Bizarre was given option to buy itself back

Former Bizarre Creations senior staffers have opened up about their studio's untimely demise, reports Edge. They talked about how their culture changed under Activision, and how they had the opportunity to buy themselves back.

Former creative director Martyn Chudley recalls a change in the atmosphere once Activision bought the company. "We really felt that they would leave our culture alone, and for a while it was fine, but slowly the feeling did start to change," he said. "We weren't an independent studio making 'our' games anymore -- we were making games to fill slots. Although we did all believe in them, they were more products of committee and analysts." He concedes that Blur "failed to resonate" and called it "too tough to pigeonhole."

Gareth Wilson, former design manager, said the culture changed partly because of the staff size. "It's a challenge for any studio these days to make everyone on the team feel like they're really contributing to a game when there could be well over 100 people on a single game in production," he said.

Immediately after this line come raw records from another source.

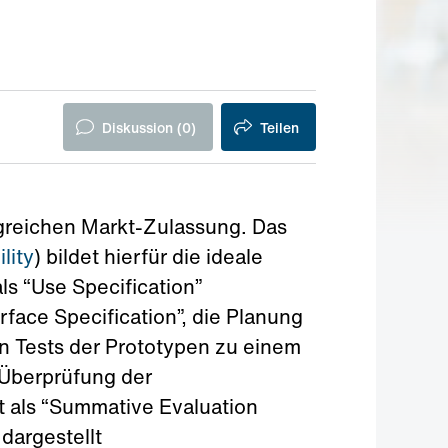
Diskussion (
0
)
Teilen
olgreichen Markt-Zulassung. Das
lity
) bildet hierfür die ideale
ls “Use Specification”
face Specification”, die Planung
ven Tests der Prototypen zu einem
 Überprüfung der
 als “Summative Evaluation
dargestellt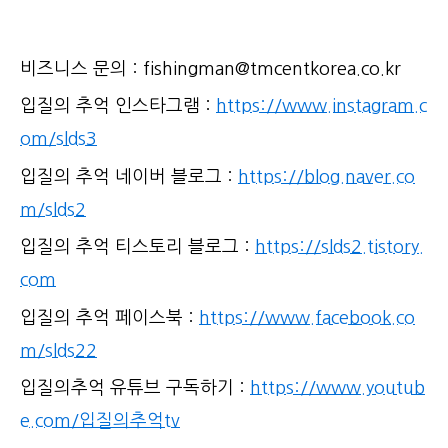
비즈니스 문의 : fishingman@tmcentkorea.co.kr
입질의 추억 인스타그램 :
https://www.instagram.c
om/slds3
입질의 추억 네이버 블로그 :
https://blog.naver.co
m/slds2
입질의 추억 티스토리 블로그 :
https://slds2.tistory.
com
입질의 추억 페이스북 :
https://www.facebook.co
m/slds22
입질의추억 유튜브 구독하기 :
https://www.youtub
e.com/입질의추억tv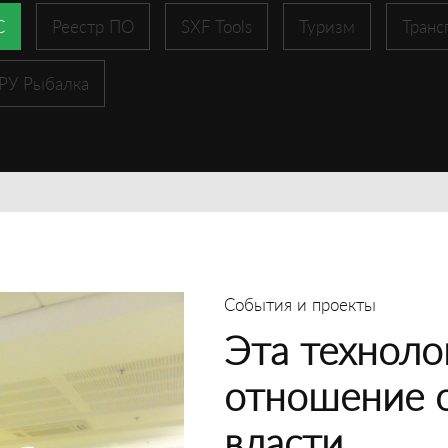
С
Реестр ПО
SXF Tools
Туризм
Транс
 РУ Рыбалка
События и проекты
Эта техноло
отношение 
власти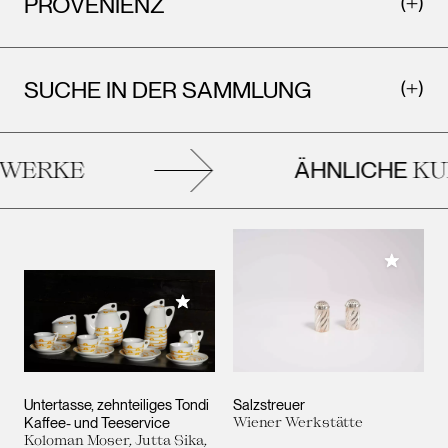
PROVENIENZ
SUCHE IN DER SAMMLUNG
ÄHNLICHE
WERKE
KU
Meiner 
Meiner Sammlung hinzufügen
Untertasse, zehnteiliges Tondi
Salzstreuer
Kaffee- und Teeservice
Wiener Werkstätte
Koloman Moser, Jutta Sika,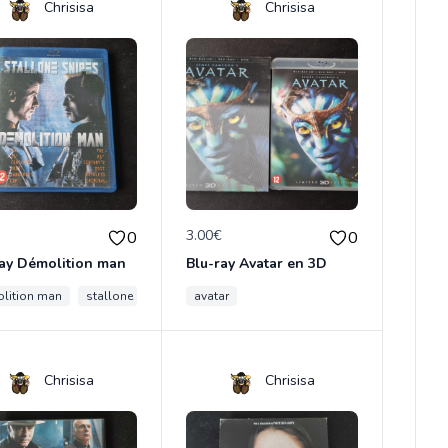
Chrisisa
Chrisisa
€
3.00€
0
0
ray Démolition man
Blu-ray Avatar en 3D
lition man
stallone
avatar
Chrisisa
Chrisisa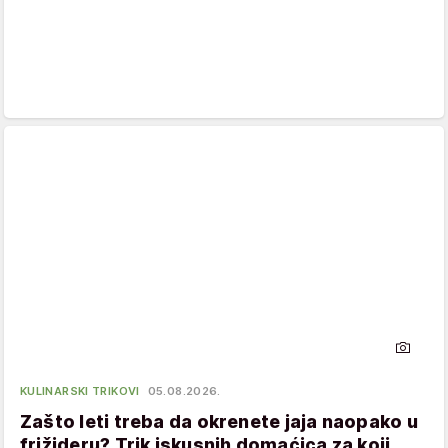
KULINARSKI TRIKOVI
05.08.2026.
Zašto leti treba da okrenete jaja naopako u
frižideru? Trik iskusnih domaćica za koji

Also telling, is the fact that Bizarre was given the chance to buy itself back, but declined. "Without going into details, yes, there was [an opportunity]," said Chudley, "but I personally thought there was far greater potential for the security and well-being of the company if a third party could come in."

Sarah Chudley, Martyn's wife and the company's former commercial manager, suggests they turned the offer down because they "didn't have the skills, capability or finances to look after 200 people. Martyn and I were always small-company people, which is why we stepped aside when we realized it needed big-company skills to manage."

Some Bizarre staffers have gone on to make their own new studios, including Lucid Games and Hogrocket.